- **Description of the task**:
Below are the records; work out how many lines among them contain "back", and write nothing besides that number.

Data excerpts
────────────────────────────────────────

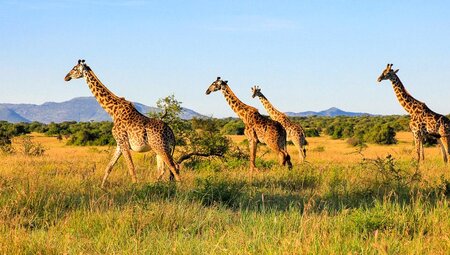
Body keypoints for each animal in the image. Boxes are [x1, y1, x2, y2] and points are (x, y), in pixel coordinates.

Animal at [65, 59, 181, 187]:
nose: (66, 77)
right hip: (161, 148)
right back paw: (155, 186)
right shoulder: (119, 144)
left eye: (74, 68)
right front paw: (101, 187)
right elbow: (109, 167)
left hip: (160, 147)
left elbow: (131, 168)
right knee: (163, 169)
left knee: (174, 167)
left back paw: (180, 188)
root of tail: (171, 133)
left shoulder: (124, 143)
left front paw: (135, 187)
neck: (113, 112)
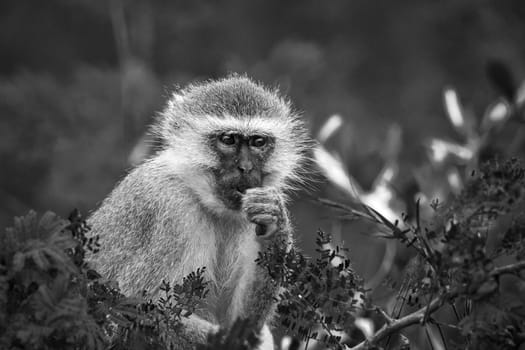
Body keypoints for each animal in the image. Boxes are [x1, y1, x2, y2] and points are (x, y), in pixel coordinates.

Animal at [89, 75, 312, 348]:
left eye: (258, 142)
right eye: (228, 140)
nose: (246, 167)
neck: (198, 194)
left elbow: (238, 320)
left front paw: (274, 226)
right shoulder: (172, 211)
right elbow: (134, 306)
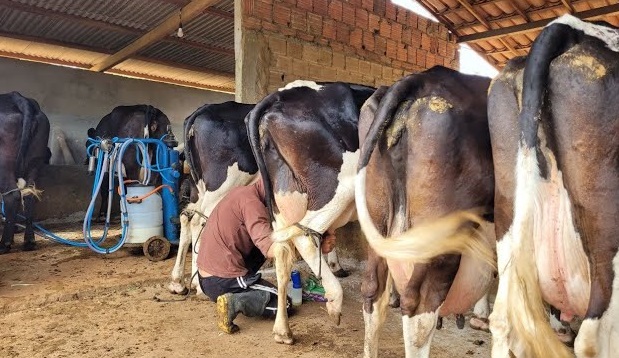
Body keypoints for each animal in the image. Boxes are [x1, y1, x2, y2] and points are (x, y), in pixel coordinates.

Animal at [0, 92, 50, 255]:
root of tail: (17, 97)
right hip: (35, 162)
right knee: (28, 195)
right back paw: (29, 241)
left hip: (3, 165)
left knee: (12, 196)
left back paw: (4, 244)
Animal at [247, 80, 378, 344]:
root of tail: (279, 95)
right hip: (338, 187)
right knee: (305, 238)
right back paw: (334, 301)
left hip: (282, 200)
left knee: (282, 255)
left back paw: (282, 330)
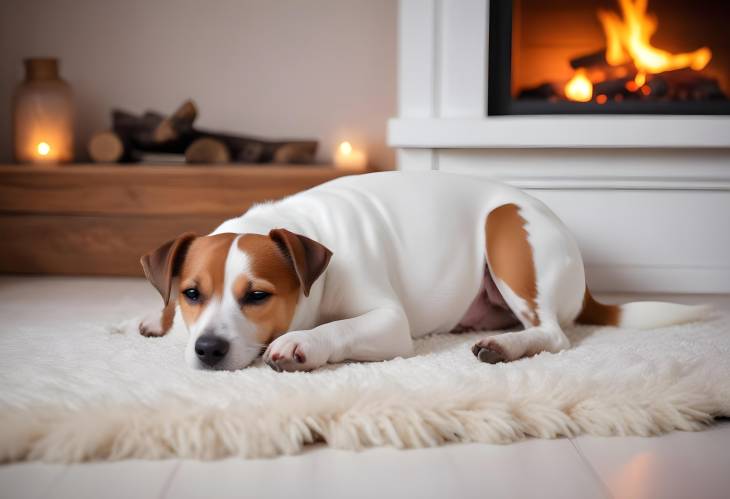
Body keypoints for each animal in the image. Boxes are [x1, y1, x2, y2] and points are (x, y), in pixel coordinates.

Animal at [138, 172, 704, 372]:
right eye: (191, 293)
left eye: (256, 296)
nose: (208, 349)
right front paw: (154, 320)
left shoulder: (388, 322)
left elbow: (338, 327)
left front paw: (302, 343)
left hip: (506, 232)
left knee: (553, 334)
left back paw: (505, 347)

────────────────────────────────────────

- **Solution to the exercise**:
7